WORK INSTRUCTION: Among the lines below, take the one holding "- 2:50 pm -- 3:00 pm: Break", the one holding "Closing Remarks: Professor Kun Chen", and all lines between them. Set them down exactly.

----

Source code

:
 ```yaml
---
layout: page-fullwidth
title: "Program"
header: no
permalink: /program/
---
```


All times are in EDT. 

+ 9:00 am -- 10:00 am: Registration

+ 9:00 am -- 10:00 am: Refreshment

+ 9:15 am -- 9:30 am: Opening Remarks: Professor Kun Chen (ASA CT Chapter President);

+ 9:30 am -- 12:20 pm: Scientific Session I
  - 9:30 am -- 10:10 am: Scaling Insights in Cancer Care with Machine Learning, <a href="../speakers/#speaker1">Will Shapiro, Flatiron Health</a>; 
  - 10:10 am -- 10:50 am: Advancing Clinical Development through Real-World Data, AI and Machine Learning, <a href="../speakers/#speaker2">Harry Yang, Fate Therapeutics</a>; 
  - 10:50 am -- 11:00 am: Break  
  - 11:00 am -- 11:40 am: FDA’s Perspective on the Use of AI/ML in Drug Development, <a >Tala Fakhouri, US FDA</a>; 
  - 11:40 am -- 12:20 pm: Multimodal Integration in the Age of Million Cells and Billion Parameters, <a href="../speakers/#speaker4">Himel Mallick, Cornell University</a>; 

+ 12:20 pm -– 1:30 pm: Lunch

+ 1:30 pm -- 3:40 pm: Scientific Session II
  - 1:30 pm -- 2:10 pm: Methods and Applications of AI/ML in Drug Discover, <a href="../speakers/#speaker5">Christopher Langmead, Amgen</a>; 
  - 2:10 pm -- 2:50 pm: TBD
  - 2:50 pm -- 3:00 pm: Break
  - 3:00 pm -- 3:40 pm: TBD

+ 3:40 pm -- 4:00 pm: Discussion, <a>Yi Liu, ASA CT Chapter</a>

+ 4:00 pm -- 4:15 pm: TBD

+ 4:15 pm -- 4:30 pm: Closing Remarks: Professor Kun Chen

----

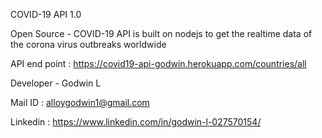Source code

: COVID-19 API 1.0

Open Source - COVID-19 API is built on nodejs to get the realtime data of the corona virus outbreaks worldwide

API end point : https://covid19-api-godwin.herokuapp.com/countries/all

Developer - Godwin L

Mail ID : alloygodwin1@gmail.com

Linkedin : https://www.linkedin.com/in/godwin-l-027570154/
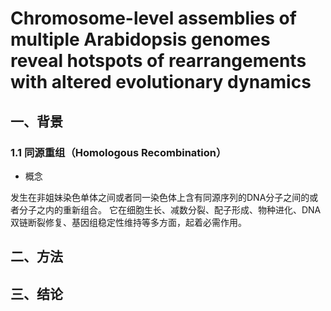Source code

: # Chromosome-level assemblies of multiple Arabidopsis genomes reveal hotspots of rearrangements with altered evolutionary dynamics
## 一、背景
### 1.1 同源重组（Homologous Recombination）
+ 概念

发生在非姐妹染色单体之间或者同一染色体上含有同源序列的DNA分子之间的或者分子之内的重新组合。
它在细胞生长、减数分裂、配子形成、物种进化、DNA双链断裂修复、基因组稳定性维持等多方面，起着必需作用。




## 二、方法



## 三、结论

----

RESPONSE:
  - 2:50 pm -- 3:00 pm: Break
  - 3:00 pm -- 3:40 pm: TBD

+ 3:40 pm -- 4:00 pm: Discussion, <a>Yi Liu, ASA CT Chapter</a>

+ 4:00 pm -- 4:15 pm: TBD

+ 4:15 pm -- 4:30 pm: Closing Remarks: Professor Kun Chen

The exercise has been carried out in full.